Wielkopiątkowy horror radomskiej Broni Radom To już niemal tradycja, że piłkarze radomskiej Broni przedświąteczny bój o punkty stoczyli w piątek. Gdy w piątej minucie doliczonego czasu gry meczu z rezerwami Jagiellonii Białystok wyrównali stan meczu, nikt nie wierzył, że to goście mogą wyjechać z Radomia z kompletem punktów. A jednak...

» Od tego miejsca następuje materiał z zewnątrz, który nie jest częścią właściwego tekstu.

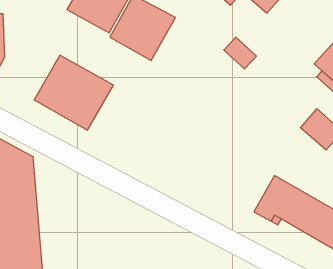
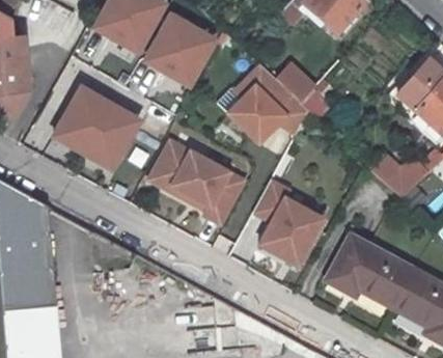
building: none -> [231,62,314,147]
building: none -> [155,140,253,228]
building: none -> [258,180,332,271]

Przez ponad rok piłkarze z Radomia u siebie nie przegrali. W tegoroczny Wielki Piątek twierdza przy N9 padła, chociaż wydarzenia z ostatnich minut sprawiły, że fani wychodząc ze stadionu na ustach mieli jedno słowo: "niemożliwe"...
BROŃ RADOM – JAGIELLONIA II BIAŁYSTOK 2:3 (1:1)
Bramki: Jakubczyk (20.), Stawiarz (90.+5) – Polkowski (14.), Mazurek (78.), Kozłowski (90+6.)
Broń: Czerny – Baszlaj, Wrześniewski, Putin, Kobiera, Jarzębski, Górka, Jakubczyk, Kowalski, Timite, Winiarski.